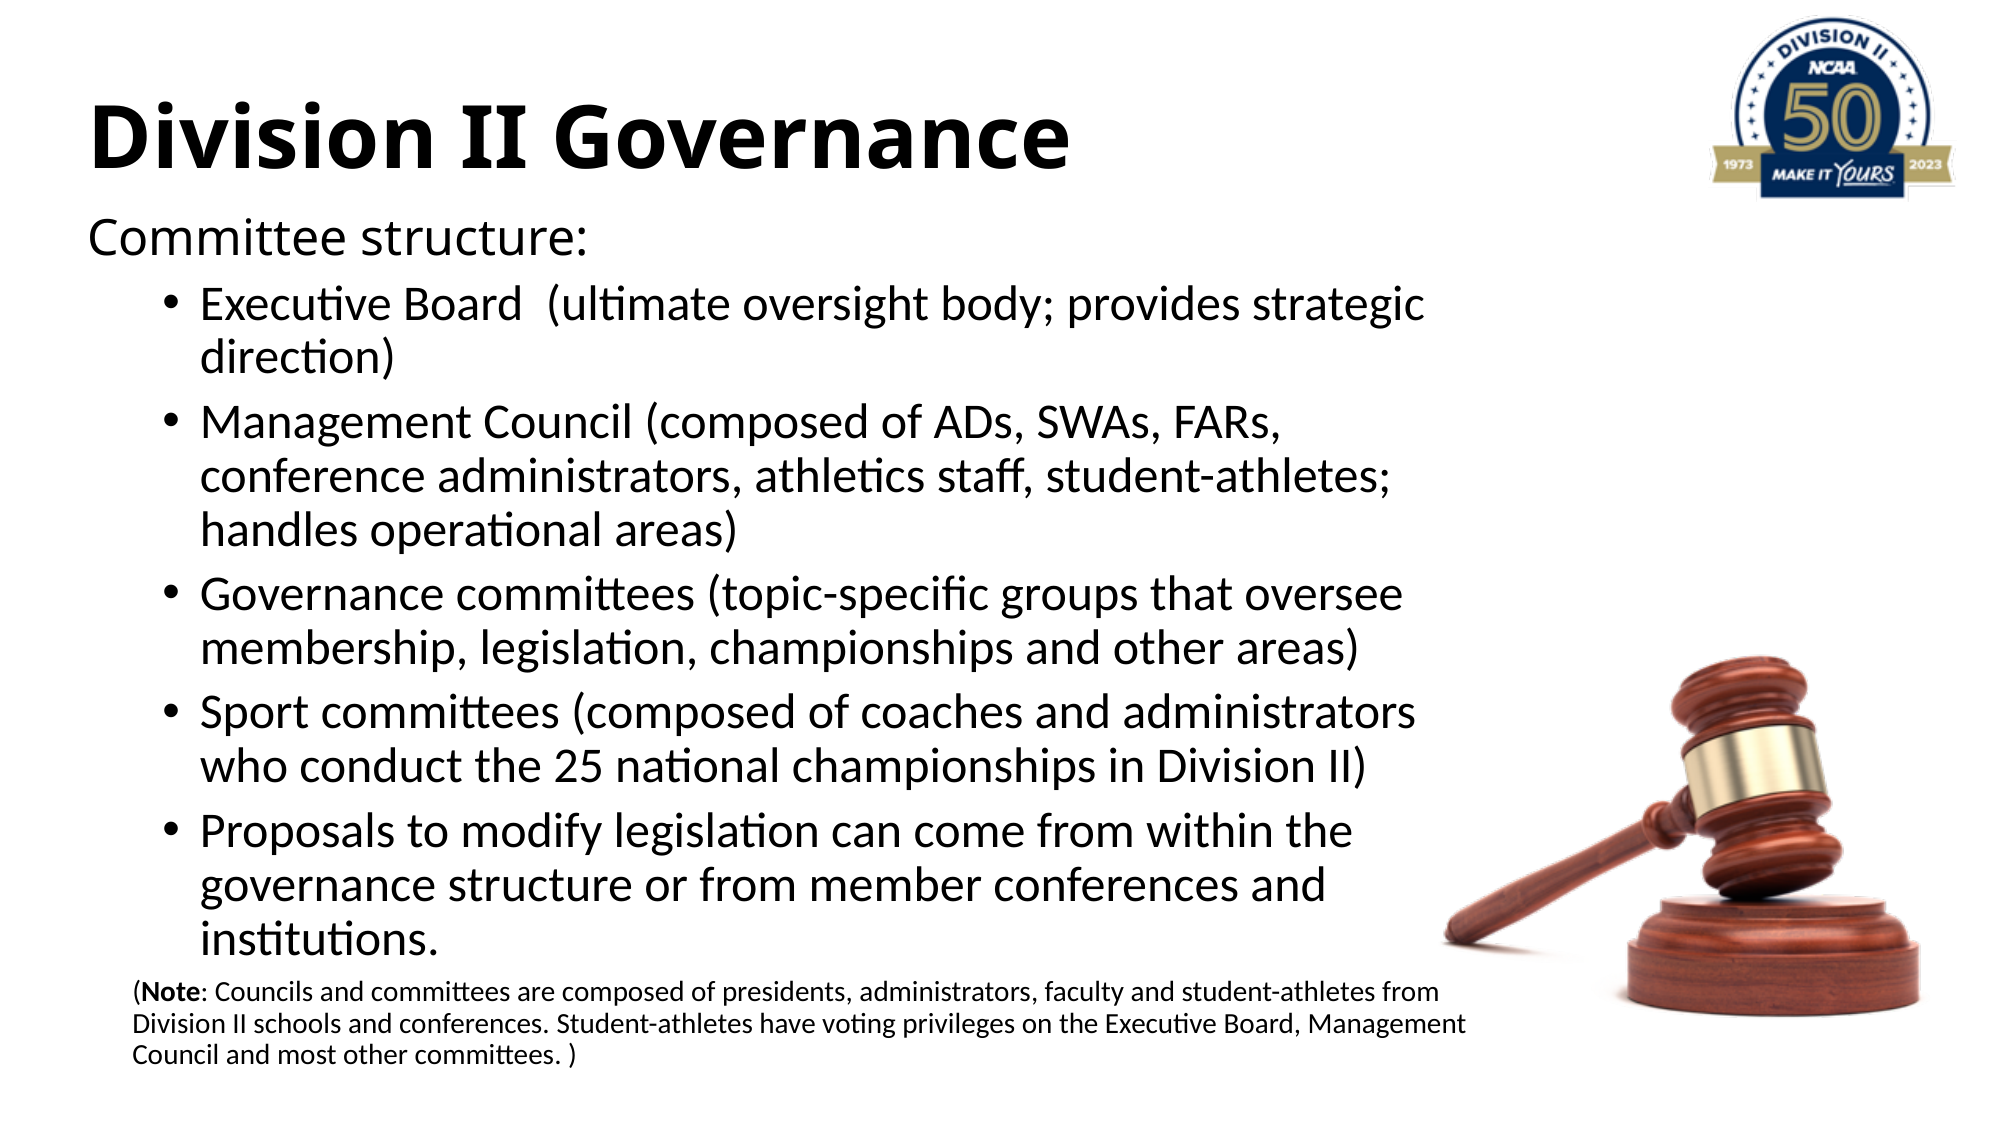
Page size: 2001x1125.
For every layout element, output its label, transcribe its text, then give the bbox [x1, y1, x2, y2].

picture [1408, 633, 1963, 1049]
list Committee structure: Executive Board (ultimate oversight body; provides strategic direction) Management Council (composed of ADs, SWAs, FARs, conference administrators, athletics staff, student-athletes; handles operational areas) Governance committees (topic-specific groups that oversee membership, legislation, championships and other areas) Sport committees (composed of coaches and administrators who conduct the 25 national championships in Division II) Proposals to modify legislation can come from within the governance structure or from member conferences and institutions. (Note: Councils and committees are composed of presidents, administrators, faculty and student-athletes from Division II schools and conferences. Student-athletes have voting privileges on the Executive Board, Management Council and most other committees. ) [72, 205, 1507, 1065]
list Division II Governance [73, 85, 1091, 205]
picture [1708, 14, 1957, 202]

Request
Transcribe every line in the entries above, taking out only the images.

Completed task
Page size: 2001x1125.
For every layout element, output its label, transcribe its text, then give the bbox [x1, y1, x2, y2].

picture [1408, 633, 1963, 1049]
list Committee structure: Executive Board (ultimate oversight body; provides strategic direction) Management Council (composed of ADs, SWAs, FARs, conference administrators, athletics staff, student-athletes; handles operational areas) Governance committees (topic-specific groups that oversee membership, legislation, championships and other areas) Sport committees (composed of coaches and administrators who conduct the 25 national championships in Division II) Proposals to modify legislation can come from within the governance structure or from member conferences and institutions. (Note: Councils and committees are composed of presidents, administrators, faculty and student-athletes from Division II schools and conferences. Student-athletes have voting privileges on the Executive Board, Management Council and most other committees. ) [72, 205, 1507, 1065]
list Division II Governance [73, 85, 1091, 205]
picture [1708, 14, 1957, 202]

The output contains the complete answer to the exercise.